According to the arbitration findings in regards to class sizes, a majority of both sides were able to agree to eliminate the process of “weighting” of students with IEPs to count as equivalent to 1.5 or 2 students without IEPs (depending on the severity of the learning disability). They opted to set up a structure of “collaborative classes” instead to handle classrooms that combine students with and without IEPs.
The provisions of a collaborative class include the following: The number of special education students will not exceed 30 percent and, if that percentage must be exceeded, the teacher shall be provided additional compensation corresponding to the number of students it is exceeded by. The 30 percent limit will take effect the 2018/19 school year, and shall not apply to classes with 10 or fewer students enrolled in the class.
A collaborative class is defined in the language as, “…a core academic class that is taught by both a regular education content area teacher and a special education teacher. Both teachers shall be teachers of record for the entire roster of students of the collaborative class…Intensive Academic core classes shall be collaborative classes. Core classes are defined as Social Studies, Math, English and Science. Electives shall not be considered core classes…Supportive Academic core classes may be collaborative classes depending upon student need.”
The two sides agreed that schools shall aim for 25 students as an ideal class sizes. The parties agreed that 26 students would be the maximum. Should situations require a class to go above 26 students, the teacher will receive additional compensation corresponding to the number of students it is exceeded by. The same applies in Kindergarten classes, but for a maximum class size of 22.
In terms of salary, it was revealed that the last offer given by the union included 3 percent pay raises for both years the teachers went without a contract, and 3 percent for the three years of the new deal. The School Committee had offered over the summer a deal of no pay increase for 2015/16, a 2 percent increase for 2016/17, a 2.5 percent increase for 2017/18 and a 3 percent increase for 2018/19.
In the award, Ryan agreed with budget director Anthony Ferrucci in his cautioning strongly against appropriating surplus funds from a budget to go towards salary increases, and agreed that “it would be extremely unwise, and actually detrimental to the bargaining unit, to use money from the health insurance account to fund salaries.”
However Ryan writes, after much negotiating, “a majority of the panel has decided on a compromise between the parties’ most recent proposals. As the School Committee points out, Warwick salaries already compare favorably with most other Rhode Island school districts. The School Committee has not sought an increase in health insurance contributions, so the percentage increases are real, not illusory.”

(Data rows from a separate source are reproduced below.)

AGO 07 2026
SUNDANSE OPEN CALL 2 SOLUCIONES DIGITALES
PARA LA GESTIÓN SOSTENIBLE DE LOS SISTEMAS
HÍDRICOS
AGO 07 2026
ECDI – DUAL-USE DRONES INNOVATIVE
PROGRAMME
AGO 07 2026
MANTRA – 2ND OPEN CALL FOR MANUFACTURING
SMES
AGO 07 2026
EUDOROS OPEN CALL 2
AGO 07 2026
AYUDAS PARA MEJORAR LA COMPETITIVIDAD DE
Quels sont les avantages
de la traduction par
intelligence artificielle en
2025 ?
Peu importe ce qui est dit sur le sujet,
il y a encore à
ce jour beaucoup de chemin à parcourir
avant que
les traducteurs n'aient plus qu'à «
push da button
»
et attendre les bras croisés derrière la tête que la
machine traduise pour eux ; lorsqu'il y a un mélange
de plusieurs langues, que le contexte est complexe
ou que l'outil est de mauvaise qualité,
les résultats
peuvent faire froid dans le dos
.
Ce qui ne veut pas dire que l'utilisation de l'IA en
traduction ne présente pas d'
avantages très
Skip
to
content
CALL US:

The compromise includes no increase for 2015/16, a 2 percent increase for 2016/17 delayed for one half of the school year so that the teachers will receive an actual 1 percent retroactive raise through a reimbursement, a 3 percent increase for 2017/18, delayed three-quarters of the year so that teachers will receive an actual 2.25 percent raise through reimbursement and 3 percent salary increases for 2018/19 and 2019/20.

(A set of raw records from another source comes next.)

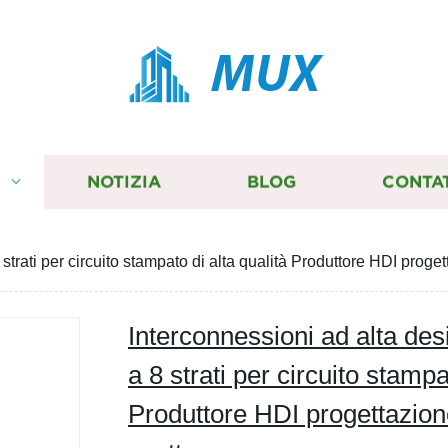
MUX
I
NOTIZIA
BLOG
CONTA
 strati per circuito stampato di alta qualità Produttore HDI prog
Interconnessioni ad alta des
a 8 strati per circuito stampa
Produttore HDI progettazio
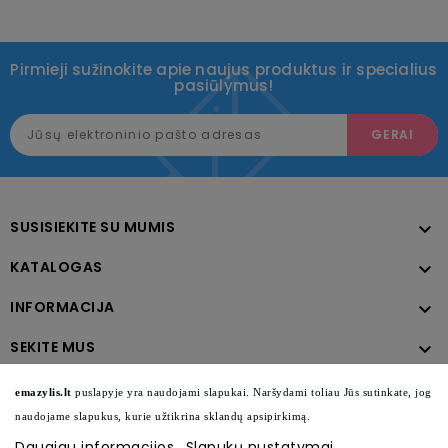
Pirmieji sužinokite apie naujus produktus ir specialius
pasiūlymus!
SUSISIEKITE SU MUMIS

KATALOGAS

INFORMACIJA

SEKITE MUS

emazylis.lt
puslapyje yra naudojami slapukai. Naršydami toliau Jūs sutinkate, jog
naudojame slapukus, kurie užtikrina sklandų apsipirkimą.
Daugiau informacijos
Slapukų nustatymai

The findings also mentioned the sick leave policy, which was discussed but no final decision made via arbitration. The School Committee wanted to shave the 90 sick days down to 18 (with only 1.5 a month for new hires), and accruable to a maximum of 90 days, in addition to creating a sick bank for extended absences.
To these large potential changes, Ryan opted to stay out of it entirely.
“Interest arbitration is generally a conservative process, which disfavors the imposition of comprehensive changes and novel language,” he writes. “It is far better for the parties themselves to work out the details of such changes, because they are much more familiar with the situation than an outside neutral.”